対照的に、北海道経済は長い冬から抜け出せずにいる。97年の拓銀破綻以来の低迷が続き、1人あたりの年間所得は全国平均より30万円低く、総生産も20兆円台を割った。自治体破綻の象徴と化した夕張市に限らず、十指にあまる市町が破綻の予備軍と目されている。
私自身北海道の出身だけに、残念な現状だ。さまざま要因はあろうが、国と公共事業に依存しがちな産業構造の影響は否定できまい。国は98~07年度の計画で総額9・4兆円の公共事業を北海道に投入した。だが、事業は途中で圧縮され地元経済は冷え込み、景気対策に付き合った自治体に借金の山が残った。国頼みが傷口を広げたのだ。
その北海道に新たな波が押し寄せている。相次ぐ官製談合事件を受け、政府は国土交通省の出先である北海道開発局の廃止と、道庁との統合の検討に着手した。
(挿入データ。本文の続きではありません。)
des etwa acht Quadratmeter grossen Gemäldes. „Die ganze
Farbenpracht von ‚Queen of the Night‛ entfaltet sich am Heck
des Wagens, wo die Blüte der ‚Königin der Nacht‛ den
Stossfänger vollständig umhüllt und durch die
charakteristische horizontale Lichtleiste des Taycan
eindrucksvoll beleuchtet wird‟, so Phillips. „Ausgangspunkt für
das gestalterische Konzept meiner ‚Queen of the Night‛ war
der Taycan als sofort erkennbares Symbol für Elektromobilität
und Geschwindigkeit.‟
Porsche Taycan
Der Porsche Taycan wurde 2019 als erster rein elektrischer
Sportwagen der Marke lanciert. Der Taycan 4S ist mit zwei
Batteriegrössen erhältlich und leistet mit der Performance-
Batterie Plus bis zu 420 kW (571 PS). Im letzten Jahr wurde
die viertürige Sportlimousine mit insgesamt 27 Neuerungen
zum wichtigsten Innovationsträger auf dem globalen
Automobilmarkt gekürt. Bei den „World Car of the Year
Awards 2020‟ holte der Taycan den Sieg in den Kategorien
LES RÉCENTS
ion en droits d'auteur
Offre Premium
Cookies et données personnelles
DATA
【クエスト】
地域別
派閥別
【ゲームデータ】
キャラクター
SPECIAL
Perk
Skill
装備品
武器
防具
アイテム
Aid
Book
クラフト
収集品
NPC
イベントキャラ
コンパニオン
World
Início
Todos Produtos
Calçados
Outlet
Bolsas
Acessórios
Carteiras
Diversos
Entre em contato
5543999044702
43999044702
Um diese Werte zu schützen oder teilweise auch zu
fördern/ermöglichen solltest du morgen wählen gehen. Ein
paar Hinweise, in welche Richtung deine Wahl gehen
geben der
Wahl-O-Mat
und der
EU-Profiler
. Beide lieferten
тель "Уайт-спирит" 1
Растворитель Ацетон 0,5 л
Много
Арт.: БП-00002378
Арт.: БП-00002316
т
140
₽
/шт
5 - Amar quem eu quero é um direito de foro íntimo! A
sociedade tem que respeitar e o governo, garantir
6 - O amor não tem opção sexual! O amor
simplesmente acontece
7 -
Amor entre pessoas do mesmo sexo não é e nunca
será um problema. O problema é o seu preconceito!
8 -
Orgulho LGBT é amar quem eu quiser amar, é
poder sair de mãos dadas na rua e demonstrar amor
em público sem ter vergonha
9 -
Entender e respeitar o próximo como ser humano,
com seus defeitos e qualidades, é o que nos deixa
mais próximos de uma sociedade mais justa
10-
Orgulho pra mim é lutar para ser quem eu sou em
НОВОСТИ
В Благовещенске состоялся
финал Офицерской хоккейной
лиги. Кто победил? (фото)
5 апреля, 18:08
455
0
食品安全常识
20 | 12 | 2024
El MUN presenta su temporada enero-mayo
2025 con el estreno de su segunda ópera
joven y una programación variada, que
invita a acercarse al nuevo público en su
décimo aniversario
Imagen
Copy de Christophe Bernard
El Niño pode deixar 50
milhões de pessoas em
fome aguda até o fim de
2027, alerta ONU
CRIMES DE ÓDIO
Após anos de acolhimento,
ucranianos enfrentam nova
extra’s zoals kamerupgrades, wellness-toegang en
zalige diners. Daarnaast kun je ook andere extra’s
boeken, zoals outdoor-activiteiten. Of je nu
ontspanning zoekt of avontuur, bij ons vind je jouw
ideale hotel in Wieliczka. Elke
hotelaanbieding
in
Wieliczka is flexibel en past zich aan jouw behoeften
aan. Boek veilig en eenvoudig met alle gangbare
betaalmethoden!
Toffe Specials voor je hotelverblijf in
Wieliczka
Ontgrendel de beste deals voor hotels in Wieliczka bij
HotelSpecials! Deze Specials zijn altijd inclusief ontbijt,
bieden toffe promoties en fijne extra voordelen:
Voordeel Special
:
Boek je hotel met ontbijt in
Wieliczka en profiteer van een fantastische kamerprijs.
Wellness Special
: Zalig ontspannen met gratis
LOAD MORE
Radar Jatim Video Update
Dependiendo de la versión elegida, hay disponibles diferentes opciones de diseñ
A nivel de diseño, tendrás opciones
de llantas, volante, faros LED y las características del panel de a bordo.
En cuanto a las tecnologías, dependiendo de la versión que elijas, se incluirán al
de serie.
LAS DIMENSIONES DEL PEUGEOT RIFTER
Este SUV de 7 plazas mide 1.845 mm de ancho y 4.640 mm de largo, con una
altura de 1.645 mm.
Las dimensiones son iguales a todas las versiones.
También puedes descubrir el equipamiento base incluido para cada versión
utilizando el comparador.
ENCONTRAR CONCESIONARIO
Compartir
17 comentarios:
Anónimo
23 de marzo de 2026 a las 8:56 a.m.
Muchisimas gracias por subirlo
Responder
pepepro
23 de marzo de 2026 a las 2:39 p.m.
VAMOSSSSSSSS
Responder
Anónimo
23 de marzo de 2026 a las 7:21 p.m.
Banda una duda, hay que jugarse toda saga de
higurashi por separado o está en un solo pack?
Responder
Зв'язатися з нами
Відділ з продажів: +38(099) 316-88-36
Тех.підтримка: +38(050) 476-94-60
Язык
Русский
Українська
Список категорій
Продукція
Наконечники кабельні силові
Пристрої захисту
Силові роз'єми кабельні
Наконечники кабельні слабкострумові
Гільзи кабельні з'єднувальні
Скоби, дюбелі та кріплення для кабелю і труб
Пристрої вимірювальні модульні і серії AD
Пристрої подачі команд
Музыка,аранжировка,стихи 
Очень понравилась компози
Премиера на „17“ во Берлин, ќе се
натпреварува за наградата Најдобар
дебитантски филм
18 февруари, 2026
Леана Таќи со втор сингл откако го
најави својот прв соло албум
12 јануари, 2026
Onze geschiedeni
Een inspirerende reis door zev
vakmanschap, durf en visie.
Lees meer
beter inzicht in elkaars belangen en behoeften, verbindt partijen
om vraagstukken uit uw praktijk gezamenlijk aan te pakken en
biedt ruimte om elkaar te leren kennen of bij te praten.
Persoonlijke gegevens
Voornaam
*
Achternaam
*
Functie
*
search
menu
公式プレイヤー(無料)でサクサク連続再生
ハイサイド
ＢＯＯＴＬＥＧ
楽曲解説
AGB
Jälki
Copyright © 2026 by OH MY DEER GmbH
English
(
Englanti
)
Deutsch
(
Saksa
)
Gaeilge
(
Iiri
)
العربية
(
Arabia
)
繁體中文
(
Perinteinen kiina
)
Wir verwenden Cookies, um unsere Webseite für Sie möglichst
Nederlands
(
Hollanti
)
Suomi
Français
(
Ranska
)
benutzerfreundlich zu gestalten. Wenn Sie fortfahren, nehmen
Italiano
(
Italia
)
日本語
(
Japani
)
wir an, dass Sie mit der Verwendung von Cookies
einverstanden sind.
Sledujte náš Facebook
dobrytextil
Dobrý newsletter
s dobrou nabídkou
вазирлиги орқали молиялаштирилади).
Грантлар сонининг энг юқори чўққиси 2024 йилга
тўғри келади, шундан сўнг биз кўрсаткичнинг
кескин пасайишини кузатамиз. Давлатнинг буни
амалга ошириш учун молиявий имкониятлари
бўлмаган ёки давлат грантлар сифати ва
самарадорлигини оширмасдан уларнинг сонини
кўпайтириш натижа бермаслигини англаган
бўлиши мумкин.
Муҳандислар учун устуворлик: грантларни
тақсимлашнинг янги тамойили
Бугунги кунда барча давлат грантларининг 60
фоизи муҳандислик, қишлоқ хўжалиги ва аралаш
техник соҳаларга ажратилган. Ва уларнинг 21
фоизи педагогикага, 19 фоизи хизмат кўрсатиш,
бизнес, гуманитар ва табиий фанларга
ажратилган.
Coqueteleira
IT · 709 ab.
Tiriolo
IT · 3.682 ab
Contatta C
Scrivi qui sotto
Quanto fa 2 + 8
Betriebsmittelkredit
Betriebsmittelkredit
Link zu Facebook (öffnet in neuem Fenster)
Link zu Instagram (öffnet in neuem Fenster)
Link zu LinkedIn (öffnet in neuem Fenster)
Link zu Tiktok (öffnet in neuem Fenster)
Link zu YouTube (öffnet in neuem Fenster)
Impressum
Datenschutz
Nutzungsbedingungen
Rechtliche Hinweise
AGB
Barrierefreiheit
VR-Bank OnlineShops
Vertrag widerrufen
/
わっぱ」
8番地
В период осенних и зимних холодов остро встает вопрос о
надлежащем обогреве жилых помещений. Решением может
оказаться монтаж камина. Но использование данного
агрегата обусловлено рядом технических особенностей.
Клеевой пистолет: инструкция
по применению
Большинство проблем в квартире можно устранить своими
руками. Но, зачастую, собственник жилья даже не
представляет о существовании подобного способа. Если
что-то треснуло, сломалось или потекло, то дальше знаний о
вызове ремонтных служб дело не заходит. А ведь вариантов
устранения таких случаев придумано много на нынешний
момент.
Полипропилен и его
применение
「局」といっても08年度の事業費6100億円、職員約5600人を擁する「官庁」だ。道路、河川など道に重点配分される国の事業を仕切り、01年の旧北海道開発庁からの移管後もにらみをきかせてきた。
かねて道庁と「二重行政」との批判もある中での廃止論だ。だが、事業費、人減らしの観点のみで論じるべきではあるまい。仮に道庁が開発局と統合すれば地方と国の権限を併せ持つ強力な自治体に変容する可能性を秘める。
都道府県を再編し国から権限を移す道州制構想のモデルとして、政府は北海道に「道州制特区」制度を導入した。中央官庁の抵抗で現状は大胆な分権から遠い。しかし「新道庁」に国の権限も移譲すれば、自らの必要に応じた整備や、地方議会や住民による監視が可能となる。分権の受け皿としての能力を高めたうえで他省の権限移譲も進めれば国にお伺いを立てずに観光、農業の戦略も立てられる。地域主権の「道州」の姿に近づくのではないか。
むろん、国が押し付ける筋合いの議論ではない。道庁では財源不安などから統合に慎重論が強いという。ならば権限・財源移譲を条件に統合プランを示し政府と渡り合ってはどうか。
開発局廃止論は決してピンチではない。むしろ、北海道を起点に日本の自治の仕組みを変える好機として生かしてほしい。